◆ **Action item**
Among the entries below, find the lines holding "argues" and copy them.

───── Input material ─────

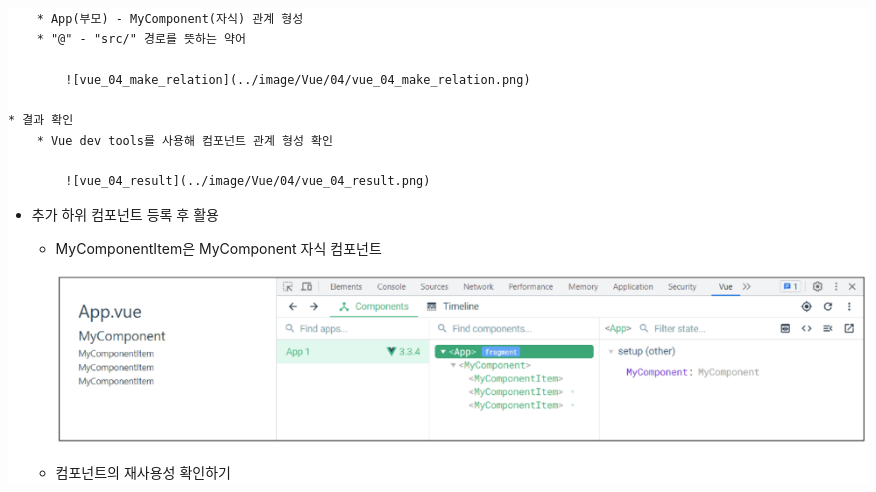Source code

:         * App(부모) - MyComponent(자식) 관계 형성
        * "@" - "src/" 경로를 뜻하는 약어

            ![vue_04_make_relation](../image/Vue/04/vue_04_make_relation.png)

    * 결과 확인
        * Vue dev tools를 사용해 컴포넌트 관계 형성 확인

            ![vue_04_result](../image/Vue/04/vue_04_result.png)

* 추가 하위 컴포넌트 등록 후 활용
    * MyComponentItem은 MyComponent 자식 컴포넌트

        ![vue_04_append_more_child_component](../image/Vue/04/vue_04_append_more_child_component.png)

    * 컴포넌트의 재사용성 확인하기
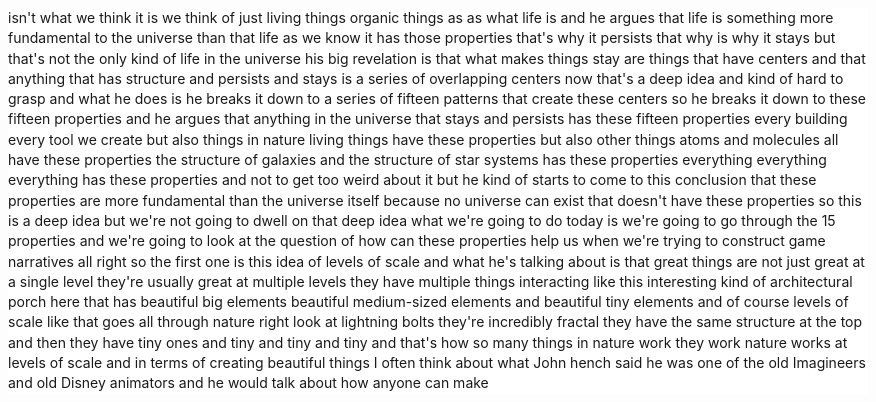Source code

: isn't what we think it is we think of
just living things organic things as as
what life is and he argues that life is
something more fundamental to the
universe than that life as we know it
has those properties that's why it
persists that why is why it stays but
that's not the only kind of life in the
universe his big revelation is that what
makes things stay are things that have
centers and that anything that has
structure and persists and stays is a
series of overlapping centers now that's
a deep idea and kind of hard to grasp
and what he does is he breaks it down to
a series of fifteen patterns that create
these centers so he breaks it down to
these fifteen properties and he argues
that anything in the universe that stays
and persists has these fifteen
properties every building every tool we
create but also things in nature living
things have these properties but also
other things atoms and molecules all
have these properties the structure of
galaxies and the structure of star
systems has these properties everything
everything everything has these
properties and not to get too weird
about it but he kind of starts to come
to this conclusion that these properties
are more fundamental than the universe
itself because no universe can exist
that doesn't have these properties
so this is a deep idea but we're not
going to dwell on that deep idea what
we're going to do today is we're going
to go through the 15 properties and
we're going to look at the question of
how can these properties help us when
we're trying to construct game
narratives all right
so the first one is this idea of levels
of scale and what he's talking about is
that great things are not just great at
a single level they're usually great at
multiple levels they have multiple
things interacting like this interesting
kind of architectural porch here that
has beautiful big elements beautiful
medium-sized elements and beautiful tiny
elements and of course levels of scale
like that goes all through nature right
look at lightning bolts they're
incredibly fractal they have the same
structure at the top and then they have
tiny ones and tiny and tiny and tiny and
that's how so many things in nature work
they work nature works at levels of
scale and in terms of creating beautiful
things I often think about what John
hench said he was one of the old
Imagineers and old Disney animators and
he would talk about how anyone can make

─────
───── Input material ─────

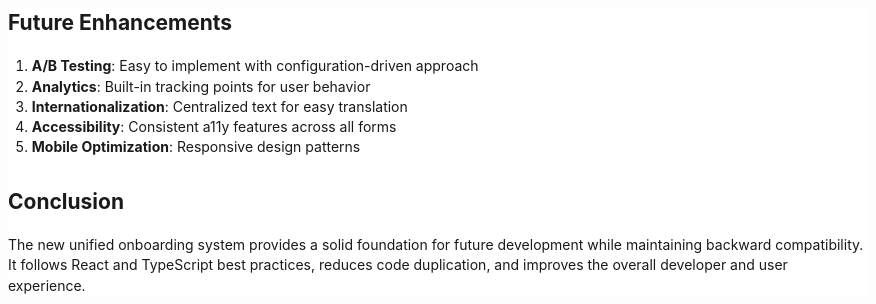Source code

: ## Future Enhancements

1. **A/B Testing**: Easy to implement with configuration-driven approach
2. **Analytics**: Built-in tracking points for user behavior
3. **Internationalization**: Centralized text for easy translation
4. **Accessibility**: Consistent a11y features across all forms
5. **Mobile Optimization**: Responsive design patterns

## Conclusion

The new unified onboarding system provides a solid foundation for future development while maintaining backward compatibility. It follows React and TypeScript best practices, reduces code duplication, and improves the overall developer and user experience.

─────
───── Input material ─────

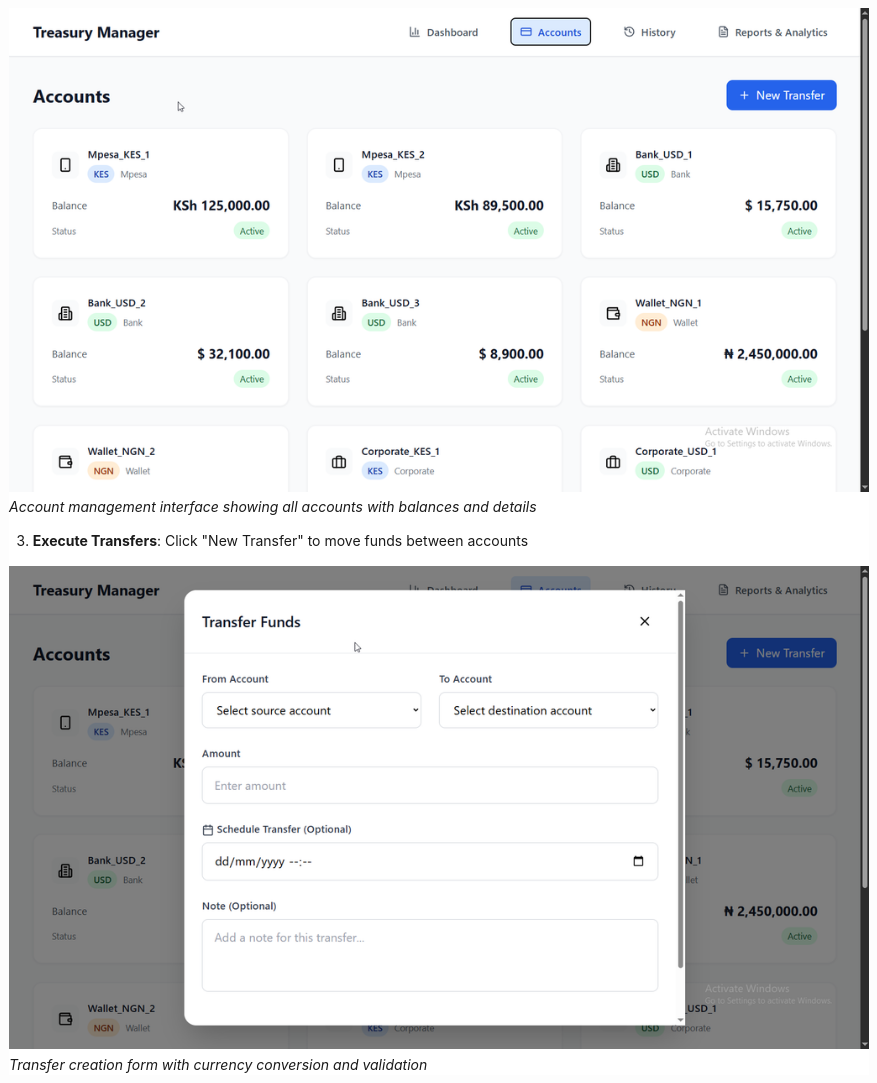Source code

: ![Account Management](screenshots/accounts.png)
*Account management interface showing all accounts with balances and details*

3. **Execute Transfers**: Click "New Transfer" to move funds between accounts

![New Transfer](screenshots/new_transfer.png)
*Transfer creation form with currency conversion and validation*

─────

◆ **Expected answer**
what life is and he argues that life is
these fifteen properties and he argues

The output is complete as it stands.